A un mese e 12 giorni si chiude così, in maniera clamorosa, la morte di Francesca Schettini, insegnante di musica di 53 anni, che lo scorso 1 aprile era stata ritrovata cadavere all’ingresso della villetta di famiglia, a Donnici, paese in provincia di Cosenza.
In un primo momento, passa per buona la versione che lo stesso ragazzo dà agli inquirenti, ovvero che la donna fosse morta per un malore, a seguito del quale è caduta dalle scale e si è rotta l’osso del collo.
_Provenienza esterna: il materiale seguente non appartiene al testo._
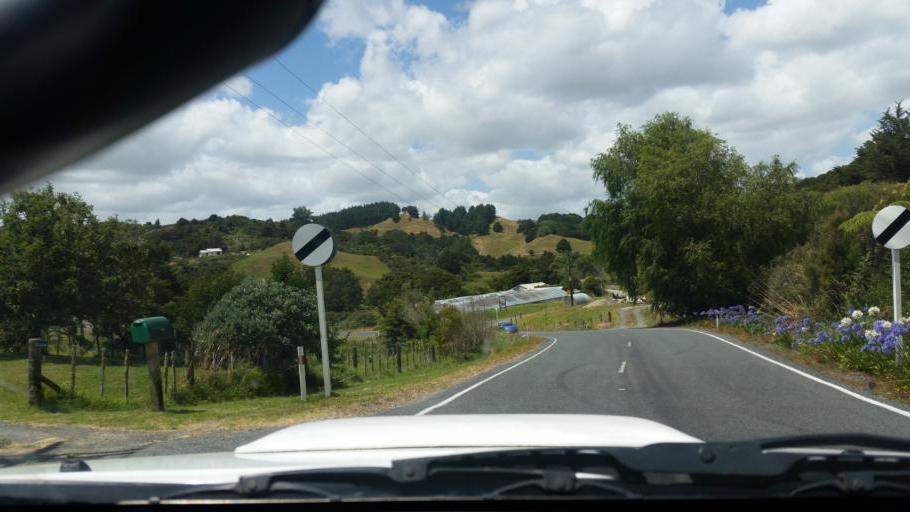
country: NZ
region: Northland
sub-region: Whangarei
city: Ruakaka
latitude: -36.0964
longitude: 174.2416
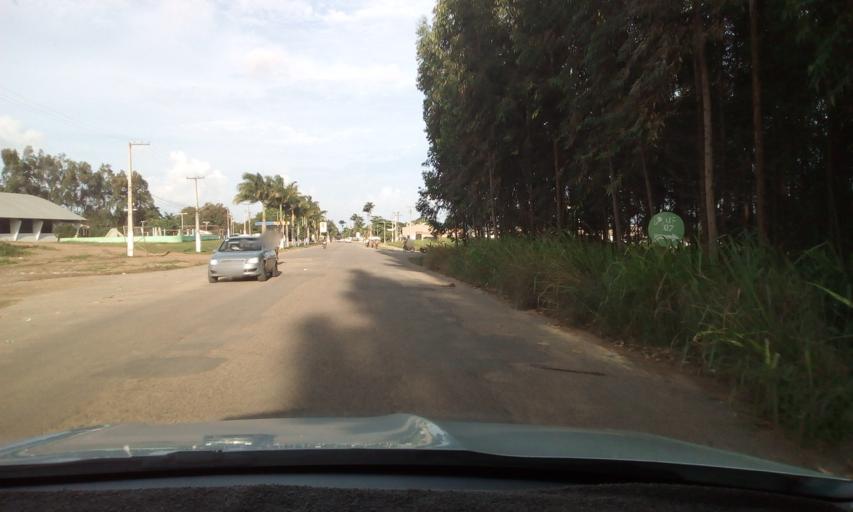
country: BR
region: Pernambuco
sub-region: Gloria Do Goita
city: Gloria do Goita
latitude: -7.9981
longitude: -35.2213
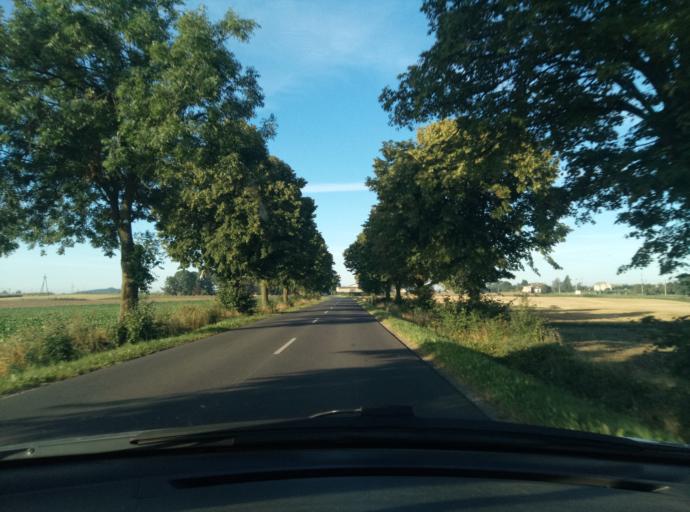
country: PL
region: Kujawsko-Pomorskie
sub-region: Powiat golubsko-dobrzynski
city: Kowalewo Pomorskie
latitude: 53.2064
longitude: 18.9208
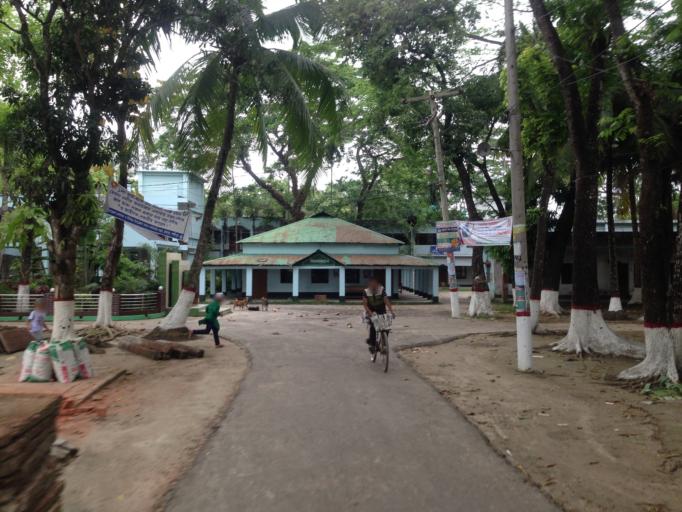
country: BD
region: Chittagong
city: Raipur
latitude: 23.0362
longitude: 90.7614
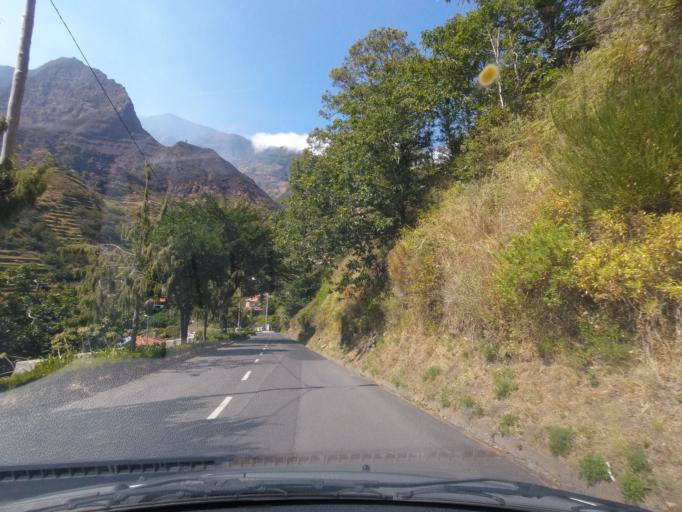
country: PT
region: Madeira
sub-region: Camara de Lobos
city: Curral das Freiras
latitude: 32.7314
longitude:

Madre e figlio si trovano insieme da soli a casa quella mattina ed è proprio lui a chiamare il 118 e a dare le prime spiegazioni alle forze dell’ordine. Il papà è impiegato in un ufficio di Cosenza, il fratello maggiore di 19 anni quel giorno non è in casa, entrambi i ragazzi – fratelli dalla nascita e italiani di nazionalità – sono stati adottati dieci anni fa in una casa accoglienza di Cosenza dalla coppia di Donnici.
Qualcosa, però, del racconto del giovane non convince i magistrati e la squadra Mobile della Questura di Cosenza, che piazzano microspie nella villa di famiglia ed attendono i risultati dell’autopsia. Trascorrono i giorni e i pezzi della storia iniziano, drammaticamente, a ricomporsi in maniera diversa dalla versione del minore. La prima svolta avviene a circa venti giorni dalla morte di Patrizia Schettini, quando il ragazzo – in una conversazione con il padre – ammette di aver aggredito la madre. Il giovane, si scoprirà in seguito, è un ragazzo impegnativo, sfugge al controllo dei genitori, nell’ordinanza viene descritto come una persona fredda e lucida, duro nella sua crudeltà.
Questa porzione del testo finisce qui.